Isocaloric substitution of sucrose for starch results in hyperinsulinemia and deterioration of glucose tolerance, suggesting a loss of insulin sensitivity. In this study we have quantitated the insulin resistance which develops with sucrose feeding, and evaluated the ability of dietary fiber, or an increase in skeletal muscle activity, to inhibit, or even prevent, the detrimental effect of sucrose feeding on in vivo insulin action. Thus, 6-wk-old rats were fed one of the following regimens for three weeks: a 64% cornstarch diet (C), a 32% cornstarch + 32% sucrose diet (S), the (S) diet containing added wheat bran fiber (S/F), and the (S) diet given to rats running spontaneously in exercise wheel cages (S/ET). Insulin sensitivity was evaluated by comparing steady-state plasma glucose (SSPG) concentrations at constant plasma insulin levels approximately 70 microU/ml attained during the continuous infusion of epinephrine (0.08 micrograms/kg/min), propranolol (1.7 micrograms/kg/min), glucose (8 mg/kg/min), and insulin (2.5 mU/kg/min) to each experimental group. The results show that rats fed the S diet had a significant increase (p less than 0.01) in mean (+/- SEM) SSPG concentration compared with rats fed the C diet (255 +/- 14 versus 165 +/- 3 mg/dl).
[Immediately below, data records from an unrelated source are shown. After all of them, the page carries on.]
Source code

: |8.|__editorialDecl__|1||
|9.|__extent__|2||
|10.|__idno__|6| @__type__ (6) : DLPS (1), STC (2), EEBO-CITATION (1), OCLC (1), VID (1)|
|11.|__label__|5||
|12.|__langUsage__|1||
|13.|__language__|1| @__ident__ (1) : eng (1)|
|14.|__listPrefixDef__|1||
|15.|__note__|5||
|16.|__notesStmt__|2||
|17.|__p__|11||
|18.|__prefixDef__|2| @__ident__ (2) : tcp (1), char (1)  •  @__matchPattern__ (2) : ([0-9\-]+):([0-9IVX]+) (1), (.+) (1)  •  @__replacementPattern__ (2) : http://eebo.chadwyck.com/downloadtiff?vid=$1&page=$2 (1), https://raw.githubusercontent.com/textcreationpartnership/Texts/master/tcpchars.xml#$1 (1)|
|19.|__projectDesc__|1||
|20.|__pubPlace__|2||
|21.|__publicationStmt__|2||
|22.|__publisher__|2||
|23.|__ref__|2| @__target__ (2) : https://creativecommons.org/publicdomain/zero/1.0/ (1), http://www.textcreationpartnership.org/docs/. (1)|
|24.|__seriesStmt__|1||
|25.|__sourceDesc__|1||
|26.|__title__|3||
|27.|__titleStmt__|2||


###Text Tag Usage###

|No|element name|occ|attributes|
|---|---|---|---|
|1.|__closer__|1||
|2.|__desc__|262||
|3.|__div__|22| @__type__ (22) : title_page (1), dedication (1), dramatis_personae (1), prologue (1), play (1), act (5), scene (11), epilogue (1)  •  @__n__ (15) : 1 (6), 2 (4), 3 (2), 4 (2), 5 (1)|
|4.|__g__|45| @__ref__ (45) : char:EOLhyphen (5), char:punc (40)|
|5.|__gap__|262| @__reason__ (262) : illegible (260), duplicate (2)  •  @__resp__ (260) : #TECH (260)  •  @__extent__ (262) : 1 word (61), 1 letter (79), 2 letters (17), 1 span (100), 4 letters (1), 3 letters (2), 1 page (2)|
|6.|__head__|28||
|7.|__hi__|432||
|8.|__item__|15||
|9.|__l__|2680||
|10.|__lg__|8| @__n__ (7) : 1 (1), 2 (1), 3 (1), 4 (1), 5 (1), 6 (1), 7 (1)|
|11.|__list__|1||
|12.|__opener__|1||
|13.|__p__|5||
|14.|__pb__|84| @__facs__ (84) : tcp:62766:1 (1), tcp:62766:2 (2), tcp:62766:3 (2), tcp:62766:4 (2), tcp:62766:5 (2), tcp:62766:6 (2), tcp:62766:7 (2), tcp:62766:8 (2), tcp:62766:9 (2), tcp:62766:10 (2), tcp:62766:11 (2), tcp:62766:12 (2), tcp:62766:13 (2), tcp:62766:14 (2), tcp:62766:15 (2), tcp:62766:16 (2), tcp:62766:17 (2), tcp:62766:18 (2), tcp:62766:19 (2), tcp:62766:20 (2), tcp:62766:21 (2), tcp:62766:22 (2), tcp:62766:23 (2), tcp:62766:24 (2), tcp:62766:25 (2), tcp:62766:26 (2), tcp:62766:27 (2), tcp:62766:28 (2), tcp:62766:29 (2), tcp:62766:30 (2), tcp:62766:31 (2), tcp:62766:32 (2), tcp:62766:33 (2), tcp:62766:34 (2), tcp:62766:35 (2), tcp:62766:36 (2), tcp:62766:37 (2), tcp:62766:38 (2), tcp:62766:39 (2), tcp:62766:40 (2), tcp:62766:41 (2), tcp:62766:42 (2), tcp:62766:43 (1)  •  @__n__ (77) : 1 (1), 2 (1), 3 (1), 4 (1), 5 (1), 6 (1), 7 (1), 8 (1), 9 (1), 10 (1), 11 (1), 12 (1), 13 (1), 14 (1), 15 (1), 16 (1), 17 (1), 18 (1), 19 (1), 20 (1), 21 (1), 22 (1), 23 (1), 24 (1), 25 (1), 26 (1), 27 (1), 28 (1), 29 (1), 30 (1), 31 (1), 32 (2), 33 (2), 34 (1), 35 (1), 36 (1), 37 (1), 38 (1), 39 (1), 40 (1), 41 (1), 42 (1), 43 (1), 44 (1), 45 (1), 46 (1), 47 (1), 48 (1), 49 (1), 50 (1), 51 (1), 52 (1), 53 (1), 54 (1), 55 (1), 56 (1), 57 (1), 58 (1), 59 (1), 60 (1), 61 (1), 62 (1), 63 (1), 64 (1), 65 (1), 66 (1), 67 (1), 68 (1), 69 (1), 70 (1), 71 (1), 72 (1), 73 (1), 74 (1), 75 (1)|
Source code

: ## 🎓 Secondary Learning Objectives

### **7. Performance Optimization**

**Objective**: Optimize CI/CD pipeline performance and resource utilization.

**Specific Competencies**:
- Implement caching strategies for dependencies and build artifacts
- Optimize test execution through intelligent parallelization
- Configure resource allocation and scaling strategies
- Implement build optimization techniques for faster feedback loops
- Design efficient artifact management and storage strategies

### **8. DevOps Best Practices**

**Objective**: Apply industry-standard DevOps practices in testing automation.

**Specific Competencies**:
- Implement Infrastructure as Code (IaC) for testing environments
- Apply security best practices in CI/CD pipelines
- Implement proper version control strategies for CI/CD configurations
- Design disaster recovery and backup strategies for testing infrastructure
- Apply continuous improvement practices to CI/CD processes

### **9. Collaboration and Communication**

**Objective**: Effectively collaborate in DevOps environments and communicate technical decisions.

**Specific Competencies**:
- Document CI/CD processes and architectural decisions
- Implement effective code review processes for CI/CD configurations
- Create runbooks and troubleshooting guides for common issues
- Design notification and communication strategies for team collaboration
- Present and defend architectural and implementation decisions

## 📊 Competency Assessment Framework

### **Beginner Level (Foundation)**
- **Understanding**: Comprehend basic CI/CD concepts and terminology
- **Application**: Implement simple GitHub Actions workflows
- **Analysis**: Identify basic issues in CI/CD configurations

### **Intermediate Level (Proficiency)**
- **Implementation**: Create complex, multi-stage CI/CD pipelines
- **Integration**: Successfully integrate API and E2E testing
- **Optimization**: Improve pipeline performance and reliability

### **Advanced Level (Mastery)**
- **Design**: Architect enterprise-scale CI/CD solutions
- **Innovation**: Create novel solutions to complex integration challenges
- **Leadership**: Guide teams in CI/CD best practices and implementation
SSPG concentrations, although lower (p less than 0.05) in rats fed S/F (205 +/- 8 mg/dl), were still higher (p less than 0.05) than the C levels (165 +/- 3 mg/dl). However, S/ET completely inhibited the increase in SSPG concentration seen in rats fed S and the values were actually lower (p less than 0.05) than in rats fed C (100 +/- 10 versus 165 +/- 3 mg/dl). In conclusion 1) sucrose feeding results in a loss of insulin sensitivity in normal rats; 2) addition of fiber attenuates, but does not completely prevent, the loss of insulin sensitivity associated with feeding sucrose; 3) exercise training prevents the loss of insulin sensitivity seen in sucrose-fed rats, and actually improves glucose uptake beyond that seen in the control group. These results document the profound effect of environmental factors on in vivo insulin action.